The legislation, sponsored by Rep. Walter Kumiega, D-Deer Isle, House chairman of the Legislature’s Marine Resources Committee, passed unanimously in the House and Senate. It was a quick, quiet passage for the bill after a tenuous few months that saw Maine Indian tribes calling it discriminatory.
By Tuesday, tension had cooled on the issue of the glassy, baby American eels, a delicacy in Japan, where the domestic elver market tanked after a 2011 tsunami, driving up prices from $25 per pound toward $2,000 per pound in Maine, one of two American states that allow elver fishing.
The law allows the Maine Department of Marine Resources to establish an annual weight quota for the elver harvest, allocating individual quotas to harvesters of the eels.

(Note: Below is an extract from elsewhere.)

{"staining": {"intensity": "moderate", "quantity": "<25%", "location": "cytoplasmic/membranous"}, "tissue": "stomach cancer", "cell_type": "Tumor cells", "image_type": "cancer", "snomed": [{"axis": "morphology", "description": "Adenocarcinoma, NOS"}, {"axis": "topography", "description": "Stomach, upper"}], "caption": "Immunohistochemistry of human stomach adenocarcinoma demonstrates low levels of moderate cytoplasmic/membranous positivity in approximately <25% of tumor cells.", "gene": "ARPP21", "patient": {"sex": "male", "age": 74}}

After concern over the fishery’s health was expressed by the Atlantic States Marine Fisheries Commission, the department agreed earlier this year to slash Maine’s total 2014 elver catch by 35 percent from last year’s, to nearly 11,750 pounds. Another law passed this year allows a swipe-card system for fishermen that will yield daily reporting data and make illegal harvesting more difficult, according to the commission.
Peter Steele, a spokesman for Gov. Paul LePage, said the department was pushing the season back from its normal start date of March 22 to April 5 in order to implement elements of the new laws. The limit is expected to affect the catch more than the length of the season.